Binge Loving de Thomas Deknop

Dans une épicerie, un homme achète de nombreuses sucreries pour une petite fête. On découvre que le but de son achat est de les manger pendant qu’il observe quelqu’un. Otis, détective privé, a été engagé par Kathleen pour en savoir plus sur les occupations de son mari. Le professionnel passe sa journée à le suivre, à l’observer et à prendre des photos. Et pendant ses longues attentes, il mange. Binge Loving joue avec des genres différents : le policier, le romance, la comédie. L’enquête du détective privé compose la proposition initiale de son récit, qui gagne en profondeur en explorant sa relation avec la nourriture, les sentiments d’une femme trompée, et le rapprochement entre le professionnel et sa cliente. Au dernier Festival Format Court, Thomas Deknop a récolté les fruits de son pari en remportant les prix du public, du jury étudiant et du jury presse.

Le réalisateur belge propose un univers visuel délicieux. La texture granuleuse de l’image avec l’usage des néons et des vitres procure à un quartier industriel un charme urbain entre le moderne et le vintage. La représentation des lumières de la ville et la bande musicale évoquent l’esthétique de Taxi Driver (1976).

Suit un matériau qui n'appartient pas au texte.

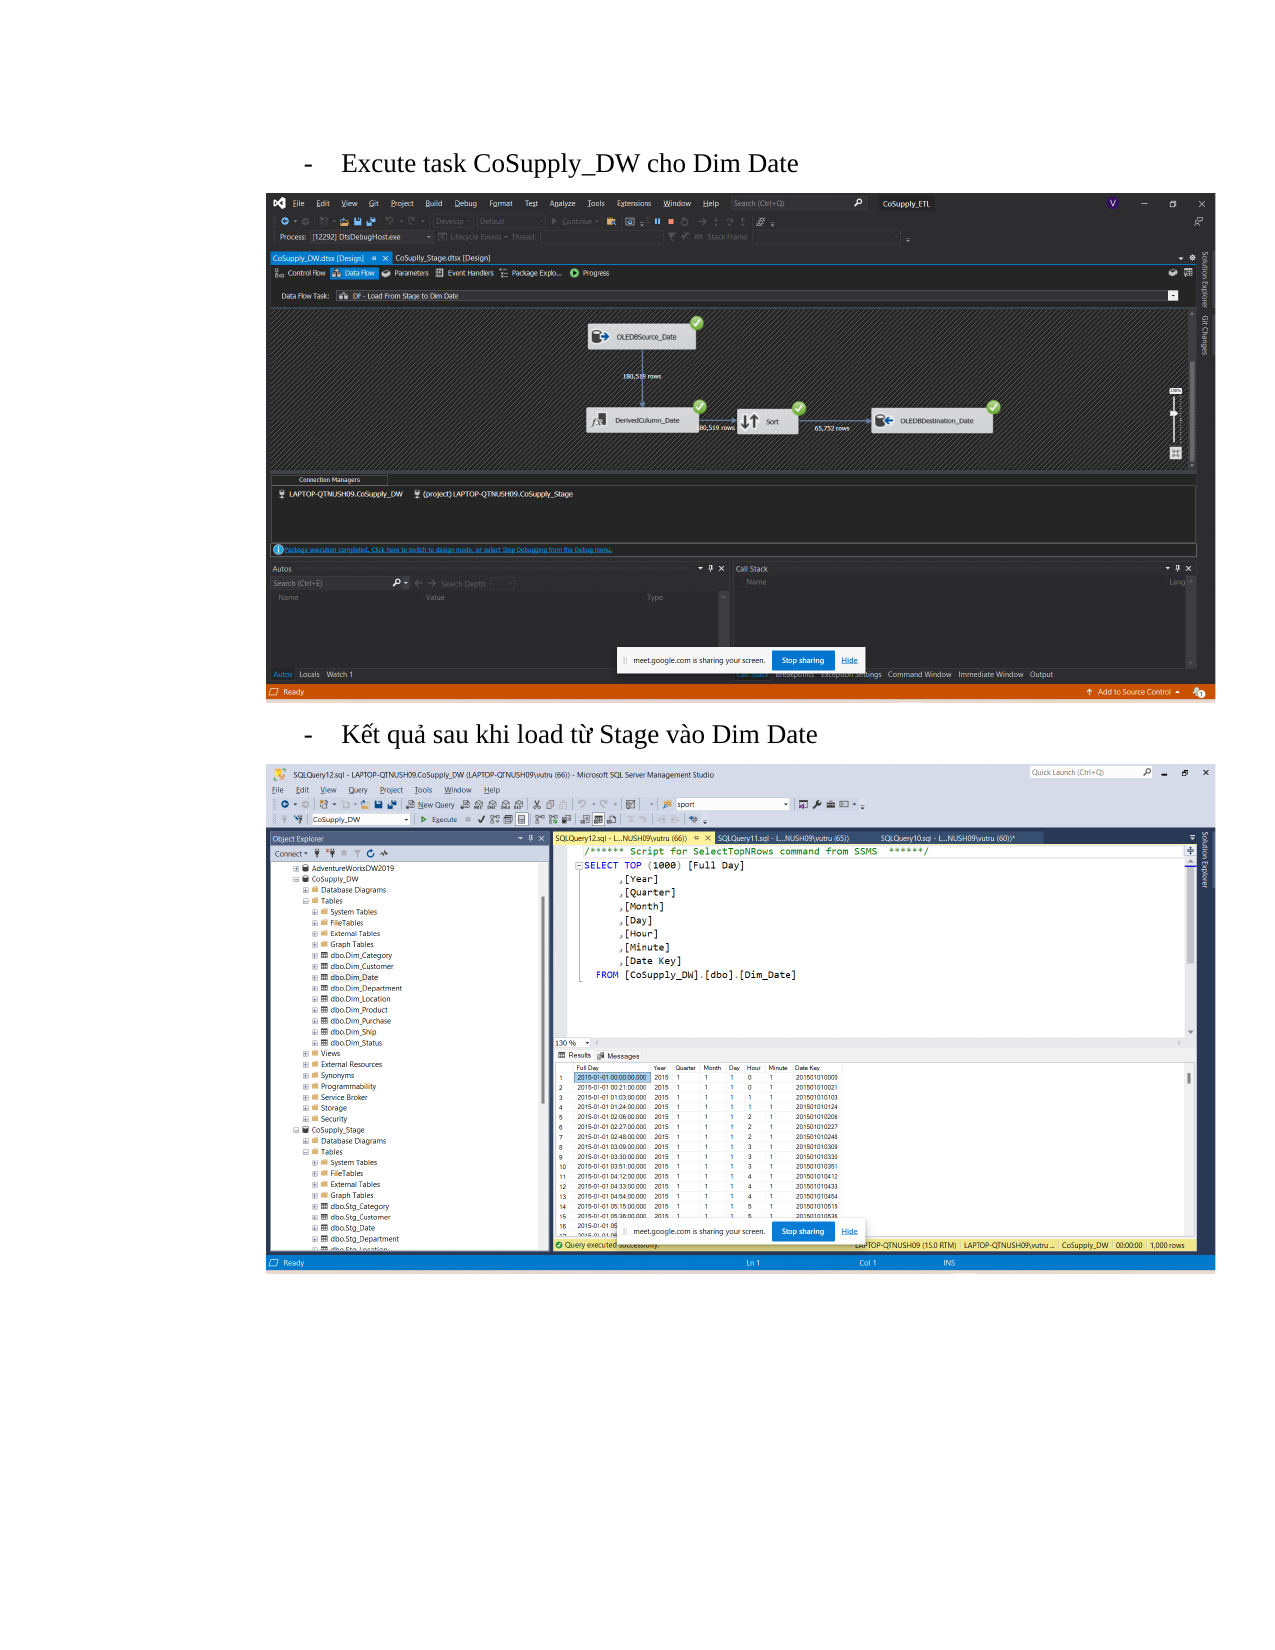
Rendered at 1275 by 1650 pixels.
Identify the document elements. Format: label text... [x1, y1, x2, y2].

Les cadres sont précis, les personnages sont bien au milieu de l’écran. Le travail de profondeur de champ est aussi un point fort de l’esthétique du film. La caméra fixe, les zooms ainsi que les mouvements discrets du protagoniste accompagnement visuellement la douce musique jazz en arrière-plan.

La création sonore contribue à la cohérence de l’univers de Deknop en tous ses aspects, les ambiances les plus étonnantes étant la mastication et le grondement du ventre d’Otis. La musique jazz apaisante dialogue avec le rythme général du film, lent, tranquille et silencieux, tout comme le métier d’Otis, qui consiste à attendre calmement qu’un événement se déroule. Le principal avantage du protagoniste en tant que professionnel est sa discrétion. Il le dit lui-même : « être là sans être vu, c’est mon talent ».

Le mélange de différents genres cher au réalisateur crée un résultat original, qui traverse sans efforts la comédie, le drame, la solitude et le romance. Le charisme du personnage principal (David Mutamba) ajoute au charme du court-métrage. L’acte de manger dans cette histoire dépasse la volonté de satisfaire la faim. Il est un plaisir, une compagnie, un symbole dans la relation, soit par Otis qui rêve de frites, comme des étoiles, dans le ciel ou par Kathleen, qui associe l’affection aux repas pris à deux.